I have created a simple test case below. Basically, I have a three column dataframe where the “DAY” and “VALUE” columns correspond to the x and y coordinates for a time series. The third column “REF_START_DAY” is a different location (referenced by the start day) on the same time series. Finally, the slider moves across the time series and displays 500 day segments along the time series starting with the slider.value (blue) along with its corresponding 500 day reference segment along the time series starting with “REF_START_DAY” (red).
#!/usr/bin/env python
import numpy as np
import pandas as pd
from bokeh.plotting import figure, curdoc
from bokeh.layouts import layout
from bokeh.models import ColumnDataSource, Slider
window = 500
n = 10000
df = pd.DataFrame()
df[‘DAY’] = range(n)
df[‘VALUE’] = np.random.uniform(-1000, 1000, [n])
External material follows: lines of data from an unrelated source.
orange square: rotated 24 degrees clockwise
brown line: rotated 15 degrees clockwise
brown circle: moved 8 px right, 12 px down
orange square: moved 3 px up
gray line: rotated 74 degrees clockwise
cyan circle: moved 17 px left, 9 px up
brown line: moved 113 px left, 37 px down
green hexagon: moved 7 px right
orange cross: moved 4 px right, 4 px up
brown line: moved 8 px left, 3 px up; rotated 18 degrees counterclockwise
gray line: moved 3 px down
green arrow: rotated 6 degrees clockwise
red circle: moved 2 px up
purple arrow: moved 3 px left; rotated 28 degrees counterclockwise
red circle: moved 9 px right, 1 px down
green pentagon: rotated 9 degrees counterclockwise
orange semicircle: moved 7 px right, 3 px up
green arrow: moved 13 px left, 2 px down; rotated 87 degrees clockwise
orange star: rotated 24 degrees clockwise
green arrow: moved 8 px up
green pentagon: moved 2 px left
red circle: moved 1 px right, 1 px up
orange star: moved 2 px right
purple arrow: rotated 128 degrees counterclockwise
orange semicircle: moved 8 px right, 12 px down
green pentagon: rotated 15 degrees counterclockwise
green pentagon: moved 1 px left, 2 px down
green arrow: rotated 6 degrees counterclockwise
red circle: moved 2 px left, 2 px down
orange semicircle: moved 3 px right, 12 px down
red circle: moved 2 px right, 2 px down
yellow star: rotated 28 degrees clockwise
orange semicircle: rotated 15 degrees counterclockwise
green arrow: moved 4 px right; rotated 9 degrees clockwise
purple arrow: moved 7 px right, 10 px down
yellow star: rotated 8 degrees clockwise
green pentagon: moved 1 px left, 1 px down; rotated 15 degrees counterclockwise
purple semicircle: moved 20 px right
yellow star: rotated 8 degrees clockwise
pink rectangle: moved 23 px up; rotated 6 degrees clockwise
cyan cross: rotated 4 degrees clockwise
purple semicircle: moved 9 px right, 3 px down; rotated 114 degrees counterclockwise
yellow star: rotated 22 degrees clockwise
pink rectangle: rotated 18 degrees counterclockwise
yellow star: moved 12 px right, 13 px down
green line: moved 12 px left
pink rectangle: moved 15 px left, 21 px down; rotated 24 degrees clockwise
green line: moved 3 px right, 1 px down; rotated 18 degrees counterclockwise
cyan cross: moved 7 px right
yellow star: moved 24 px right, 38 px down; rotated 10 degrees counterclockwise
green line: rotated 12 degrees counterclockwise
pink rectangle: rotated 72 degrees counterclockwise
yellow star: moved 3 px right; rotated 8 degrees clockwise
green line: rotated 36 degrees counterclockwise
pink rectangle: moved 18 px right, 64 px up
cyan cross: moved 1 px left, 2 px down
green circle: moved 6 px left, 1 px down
df[‘REF_START_DAY’] = np.random.randint(0, n-window, n)
idx = df.iloc[[0], :].loc[:, ‘REF_START_DAY’].values[0]
cds = ColumnDataSource(dict(
x=df.iloc[0:window, :].loc[:, 'DAY'],
y1=df.iloc[0:window, :].loc[:, 'VALUE'],
y2=df.iloc[idx:idx+window, :].loc[:, 'VALUE'],
)
)
sizing_mode = ‘stretch_both’
p = figure(sizing_mode=sizing_mode)
line1 = p.line(x=‘x’, y=‘y1’, source=cds, color=‘blue’)
line2 = p.line(x=‘x’, y=‘y2’, source=cds, color=‘red’)
slider = Slider(start=0.0, end=10000-window, value=0, step=1, sizing_mode=sizing_mode)
def update(attr, old, new):
data = line1.data_source.data
data['y1'] = df.iloc[slider.value:slider.value+window, :].loc[:, 'VALUE'].tolist()
# The below two lines cause the delay between the slider and plot update
idx = df.iloc[[slider.value], :].loc[:, 'REF_START_DAY'].values[0]
data['y2'] = df.iloc[idx:idx+window, :].loc[:, 'VALUE'].tolist()
slider.on_change(‘value’, update)
l = layout(children=[[p],[slider]], sizing_mode=sizing_mode)
curdoc().add_root(l)
The plot updates quickly if I’m only updating the blue curve. However, if I update both the blue and the red at the same time then I see a significant delay. Essentiallly, I the both curves are just subsetting from the larger dataframe but the length of those data sources have a length of 500 (much shorter than the dataframe length). I want to get rid of as much of the delay as possible.